Why Good Design Works:
From Form to Function and Back
Design is a concept with a strong foundation in form and visual appeal. However, although it operates with different artistic elements such as color, shape, and texture, design isn’t art in the conventional meaning of the word.
A single aspect that creates a fundamental distinction between the two is the aspect of function or purpose. Every design product, from physical objects to web design solutions, stands to serve a purpose of some sort. An art piece, on the other hand, is entirely free of such constraints.
Design products can serve numerous purposes. Industrial design products and web design and UI/UX solutions are, for example, devised around function in the meaning of usability and/or performance. Graphic and motion design, on the other hand, revolve around content and serve purposes that include conveying information and communicating the stories behind ideas, concepts, or brands.
Form follows function, right?
One of the most well-known maxims of the design world comes from the renowned American architect Louis H. Sullivan, “father of skyscrapers”. Often misattributed to Mies van der Rohe, Le Corbusier, and even Horatio Greenough, this principle had a crucial influence that led to rethinking architecture design in the early 20th century.
“It is the pervading law of all things organic and inorganic, of all things physical and metaphysical, of all things human and all things superhuman, of all true manifestations of the head, of the heart, of the soul, that the life is recognizable in its expression, that form ever follows function. This is the law.“
(L. H. Sullivan, The Tall Office Building Artistically Considered, 1896)
The impact and the effects of Sullivan’s principle were almost immediate. Design standard that proclaimed that form should follow function contributed to the invention of modernism and, in 1919, the birth of Bauhaus. Long after Sullivan’s death in 1924 and the collapse of Bauhaus movement in 1933, art and design principles based on clean, simple forms and functionality were still influencing trends in Western Europe, North America, and Israel.
It was nobody else but Sullivan’s own protégé, architect and author Frank Lloyd Wright, who gave new life to the “form follows function” maxim. “Form follows function’ is mere dogma until you realize the higher truth that form and function are one.”, wrote Wright: “Less is only more where more is no good”. For Wright, function and form were equally important and essentially coherent.
Function embodies purpose. Form embodies appeal.
“Form follows function”, admittedly, makes perfect sense. The logic behind it is impeccable: The way something looks must be influenced by its purpose. A chair can’t stand on two slender legs, a spoon shouldn’t have a large hole in the middle, and designing a beautiful website that doesn’t load properly is far from a job well done.

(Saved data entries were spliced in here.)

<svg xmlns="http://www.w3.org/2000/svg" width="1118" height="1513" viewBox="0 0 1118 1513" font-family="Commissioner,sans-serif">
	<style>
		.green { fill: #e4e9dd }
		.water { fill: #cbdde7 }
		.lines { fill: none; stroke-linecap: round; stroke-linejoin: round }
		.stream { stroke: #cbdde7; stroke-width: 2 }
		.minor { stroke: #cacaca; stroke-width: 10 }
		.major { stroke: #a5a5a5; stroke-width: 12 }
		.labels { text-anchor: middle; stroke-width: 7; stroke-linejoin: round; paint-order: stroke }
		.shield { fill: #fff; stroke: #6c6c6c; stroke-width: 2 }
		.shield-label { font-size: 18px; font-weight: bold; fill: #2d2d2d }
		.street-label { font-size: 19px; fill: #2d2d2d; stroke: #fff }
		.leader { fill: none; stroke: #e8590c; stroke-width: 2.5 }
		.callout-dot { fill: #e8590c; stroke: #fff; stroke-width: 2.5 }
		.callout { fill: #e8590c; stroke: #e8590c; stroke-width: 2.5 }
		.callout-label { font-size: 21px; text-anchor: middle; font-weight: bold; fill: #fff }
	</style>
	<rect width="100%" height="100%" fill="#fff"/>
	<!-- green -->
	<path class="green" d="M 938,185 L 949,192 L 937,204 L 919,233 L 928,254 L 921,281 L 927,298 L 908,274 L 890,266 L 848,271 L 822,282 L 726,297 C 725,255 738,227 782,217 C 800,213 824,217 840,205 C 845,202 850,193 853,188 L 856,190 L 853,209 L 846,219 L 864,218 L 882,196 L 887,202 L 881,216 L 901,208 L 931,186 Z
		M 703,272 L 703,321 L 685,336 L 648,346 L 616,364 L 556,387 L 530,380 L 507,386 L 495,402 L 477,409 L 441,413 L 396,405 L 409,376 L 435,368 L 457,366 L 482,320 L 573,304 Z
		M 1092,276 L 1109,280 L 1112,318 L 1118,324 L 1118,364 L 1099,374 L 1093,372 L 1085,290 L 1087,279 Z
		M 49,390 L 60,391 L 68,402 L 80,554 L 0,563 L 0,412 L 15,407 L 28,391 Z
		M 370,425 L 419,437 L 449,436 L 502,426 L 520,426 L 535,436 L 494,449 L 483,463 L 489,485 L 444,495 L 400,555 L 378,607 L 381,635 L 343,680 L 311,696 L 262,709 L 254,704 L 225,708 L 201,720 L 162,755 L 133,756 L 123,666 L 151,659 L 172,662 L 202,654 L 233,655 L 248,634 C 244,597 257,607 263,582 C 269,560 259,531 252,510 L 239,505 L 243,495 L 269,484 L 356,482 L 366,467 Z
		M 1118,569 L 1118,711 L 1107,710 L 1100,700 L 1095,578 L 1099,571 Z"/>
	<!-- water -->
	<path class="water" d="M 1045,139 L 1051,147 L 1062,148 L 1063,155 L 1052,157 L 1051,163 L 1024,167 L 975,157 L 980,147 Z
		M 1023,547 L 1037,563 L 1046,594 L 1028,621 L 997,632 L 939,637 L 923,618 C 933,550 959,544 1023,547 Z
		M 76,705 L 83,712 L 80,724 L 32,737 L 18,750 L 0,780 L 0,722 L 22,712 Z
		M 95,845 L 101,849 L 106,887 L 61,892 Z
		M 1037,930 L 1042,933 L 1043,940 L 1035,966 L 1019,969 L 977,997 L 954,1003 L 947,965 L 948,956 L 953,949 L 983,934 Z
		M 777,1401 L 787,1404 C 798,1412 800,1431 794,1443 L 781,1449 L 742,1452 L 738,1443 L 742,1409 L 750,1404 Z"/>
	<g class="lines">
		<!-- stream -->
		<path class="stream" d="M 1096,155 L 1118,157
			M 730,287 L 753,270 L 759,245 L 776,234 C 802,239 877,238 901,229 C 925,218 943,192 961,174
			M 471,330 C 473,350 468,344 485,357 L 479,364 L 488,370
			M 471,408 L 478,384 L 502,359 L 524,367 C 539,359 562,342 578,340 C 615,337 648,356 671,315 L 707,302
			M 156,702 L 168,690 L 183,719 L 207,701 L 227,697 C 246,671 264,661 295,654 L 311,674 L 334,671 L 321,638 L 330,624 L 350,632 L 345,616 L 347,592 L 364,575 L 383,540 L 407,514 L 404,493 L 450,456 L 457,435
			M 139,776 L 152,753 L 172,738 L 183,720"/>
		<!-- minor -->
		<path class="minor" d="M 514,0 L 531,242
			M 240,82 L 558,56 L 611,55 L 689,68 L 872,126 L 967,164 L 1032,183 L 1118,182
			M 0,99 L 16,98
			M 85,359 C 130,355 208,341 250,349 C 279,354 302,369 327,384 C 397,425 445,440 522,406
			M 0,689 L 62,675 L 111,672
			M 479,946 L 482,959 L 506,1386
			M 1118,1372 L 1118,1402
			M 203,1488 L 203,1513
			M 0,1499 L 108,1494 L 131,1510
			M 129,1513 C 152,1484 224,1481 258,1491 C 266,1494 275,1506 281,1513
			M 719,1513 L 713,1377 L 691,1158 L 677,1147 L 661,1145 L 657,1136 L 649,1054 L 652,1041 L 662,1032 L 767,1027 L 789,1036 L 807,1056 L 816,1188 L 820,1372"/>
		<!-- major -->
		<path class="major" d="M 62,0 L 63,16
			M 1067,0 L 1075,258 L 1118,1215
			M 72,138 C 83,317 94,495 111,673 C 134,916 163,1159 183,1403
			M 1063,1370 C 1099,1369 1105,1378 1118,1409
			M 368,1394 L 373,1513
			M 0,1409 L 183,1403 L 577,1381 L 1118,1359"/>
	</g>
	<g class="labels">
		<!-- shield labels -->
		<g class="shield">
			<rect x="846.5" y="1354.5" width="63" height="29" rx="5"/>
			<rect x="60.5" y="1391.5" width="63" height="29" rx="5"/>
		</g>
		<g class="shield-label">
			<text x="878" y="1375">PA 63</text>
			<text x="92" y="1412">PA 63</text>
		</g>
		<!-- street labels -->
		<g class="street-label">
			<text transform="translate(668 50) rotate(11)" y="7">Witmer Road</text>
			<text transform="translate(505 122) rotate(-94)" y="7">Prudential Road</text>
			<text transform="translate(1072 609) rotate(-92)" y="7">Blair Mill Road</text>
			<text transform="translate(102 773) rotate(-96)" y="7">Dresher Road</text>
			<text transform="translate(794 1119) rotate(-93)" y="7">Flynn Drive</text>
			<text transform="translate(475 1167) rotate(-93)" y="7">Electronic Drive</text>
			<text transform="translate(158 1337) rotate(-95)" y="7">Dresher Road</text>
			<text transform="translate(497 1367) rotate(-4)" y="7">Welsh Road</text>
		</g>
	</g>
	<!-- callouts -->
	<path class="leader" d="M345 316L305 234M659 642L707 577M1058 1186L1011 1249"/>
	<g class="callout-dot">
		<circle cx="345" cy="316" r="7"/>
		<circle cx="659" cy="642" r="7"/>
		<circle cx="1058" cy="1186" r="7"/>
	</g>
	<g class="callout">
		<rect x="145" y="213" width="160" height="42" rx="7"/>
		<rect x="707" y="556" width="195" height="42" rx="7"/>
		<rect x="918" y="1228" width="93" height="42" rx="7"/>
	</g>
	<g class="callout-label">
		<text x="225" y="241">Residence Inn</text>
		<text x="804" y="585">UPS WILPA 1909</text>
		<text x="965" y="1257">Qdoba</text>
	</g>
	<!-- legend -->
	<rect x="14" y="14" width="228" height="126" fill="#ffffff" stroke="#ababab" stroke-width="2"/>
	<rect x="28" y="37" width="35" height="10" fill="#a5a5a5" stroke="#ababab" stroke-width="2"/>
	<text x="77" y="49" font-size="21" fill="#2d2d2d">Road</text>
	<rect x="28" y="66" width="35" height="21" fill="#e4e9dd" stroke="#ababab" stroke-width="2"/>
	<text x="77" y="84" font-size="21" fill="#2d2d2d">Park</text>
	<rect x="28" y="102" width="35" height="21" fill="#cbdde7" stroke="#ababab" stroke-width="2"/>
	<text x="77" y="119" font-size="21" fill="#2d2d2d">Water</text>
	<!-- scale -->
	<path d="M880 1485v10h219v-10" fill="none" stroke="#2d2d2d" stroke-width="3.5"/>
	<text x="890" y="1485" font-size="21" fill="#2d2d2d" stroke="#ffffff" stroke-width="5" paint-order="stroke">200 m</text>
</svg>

However, in this time and day, making a solid chair, a decent spoon, or a responsive website isn’t the end of the route. Quite the contrary — it’s only the beginning. We can confidently expect an item designed to serve its purpose well to work more efficiently and last longer than a better-looking competitive product. However, it’s the visual appeal that decides if the human eye will even notice it among other available products with the same function.
This attractiveness bias humans have can be easily noticed in our everyday lives. We love things that look good – so much so, that we are often capable of craving something attractive that we don’t even need. Designing to satisfy the functional demands without giving proper thought to the formal appeal of an object or a visual solution doesn’t get designers far in this time and day. Consumers have raised the bar, contributing to the development of contemporary design we know today.
Form and function in the service of human experience
Designing to meet both functional and aesthetic criteria was always a challenge, but with the arrival of the 21st century, the situation became even more demanding. Designers around the world began to actively explore form as a way of communication able to convey emotion through appeal.
“The broader one’s understanding of the human experience, the better designs we will have,” said Steve Jobs in an interview for the Wired Magazine in 1996, and this statement still rings true today. Graphic design, for example, especially after the introduction of UI/UX concepts, now focuses on human experience more than ever before. This isn’t just a passing trend — human experience has become a powerful, inherent function all design products must serve.
“Form follows function” is still on everyone’s lips, but in a new, broader meaning. The main question that drives designers toward finding appropriate forms is no longer “What does it do?” It has now become: “What does it communicate?”
It’s time for a new credo: Form follows engagement
In the era when user experience prescribes forms and gives a new dimension to every concrete function a design product can serve, conveying messages, evoking emotions, and inspiring engagement become the imperative goals of purposeful graphic design.
Although collectively pursued, driving user engagement is a goal graphic designers often find elusive. Creating forms that convey stories and provoke desired reactions is a process that requires skill, patience, experience, and flexibility.
This is why good design “just works”. It’s always about communication as much as it is about the appeal. Function influences form, and form follows what makes humans feel, react, and engage.